Saturday, September 5, 2009

Debugging Drawing

Apple has a nice little utility called QuartzDebug in /Developer/Applications/Graphics Tools, and one of the features of this program is that it will highlight all redrawing that gets done in every application. Every time a view is redrawn, it flashes. This is a great tool for determining if you're doing unnecessary drawing in your drawRect: method, or if you're somehow triggering unneeded redraws some other way.

I've had a lot of people ask me about doing this on the iPhone. I've been told by several people that they saw this functionality demonstrated at the iPhone tech talks, which had me stumped. I completely forgot that you can get very similar functionality by passing an argument called NSShowAllDrawing to your application on launch. This is mentioned in this excellent technote on debugging.

Michael Fey has a (somewhat holder) blog post, complete with video, that shows how to use NSShowAllDrawing. His example shows using it in a Cocoa application, but the process is exactly the same for using it in an iPhone application.

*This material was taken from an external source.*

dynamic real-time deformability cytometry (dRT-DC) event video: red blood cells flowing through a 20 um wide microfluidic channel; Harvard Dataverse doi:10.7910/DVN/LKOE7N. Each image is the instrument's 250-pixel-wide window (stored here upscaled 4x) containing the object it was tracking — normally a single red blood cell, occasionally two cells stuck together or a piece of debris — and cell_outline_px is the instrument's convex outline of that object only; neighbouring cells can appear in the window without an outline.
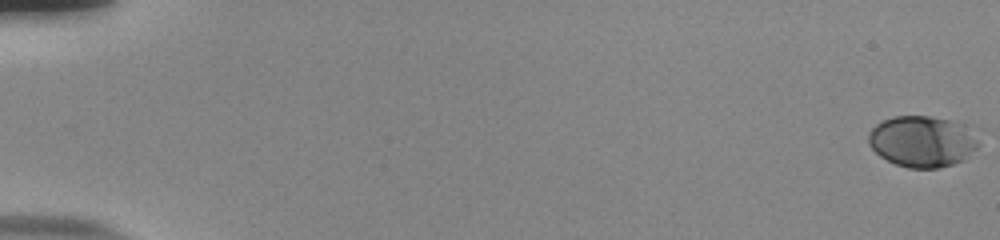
{"species": "human", "species_latin": "Homo sapiens", "temperature_condition": "room temperature", "stored_images_in_passage": 56, "camera_frame_rate_fps": 3000, "um_per_image_px": 0.085, "donor": {"sex": "male"}, "frame": {"image": 1, "passage_image": 1, "time_ms": 0.0, "image_size_px": [1000, 240], "cell_outline_px": [[984, 128], [980, 144], [964, 160], [940, 168], [908, 168], [896, 164], [880, 156], [868, 144], [868, 132], [876, 124], [892, 116], [932, 116], [956, 120], [972, 124]], "centroid_in_image_um": [78.56, 11.97], "position_along_channel_um": 6.4, "area_um2": 34.39}}
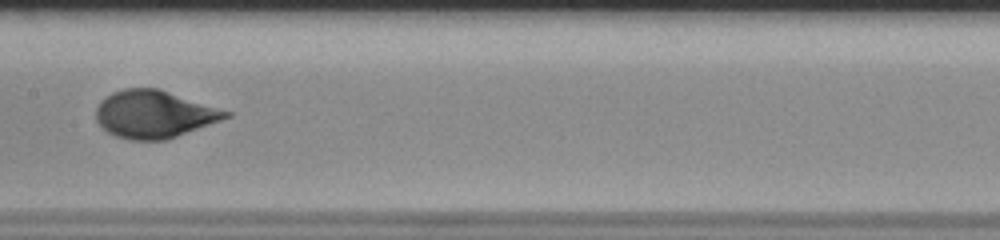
{"frame": {"image": 2, "passage_image": 31, "time_ms": 10.0, "image_size_px": [1000, 240], "cell_outline_px": [[232, 116], [176, 136], [164, 140], [132, 140], [116, 136], [108, 132], [96, 120], [96, 108], [100, 100], [112, 92], [124, 88], [156, 88], [232, 112]], "centroid_in_image_um": [13.07, 9.7], "position_along_channel_um": 194.3, "area_um2": 35.55}}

Update: A couple of people pointed out in the comments that this option is also available using Instruments. If you run with the Core Animation template, there's a checkbox labeled "Flash Updated Regions", which is checked in the screenshot below:



I haven't been able to get the Core Animation template to work for me on the Simulator, though. I'm not sure if that's by design, or a problem with my installation.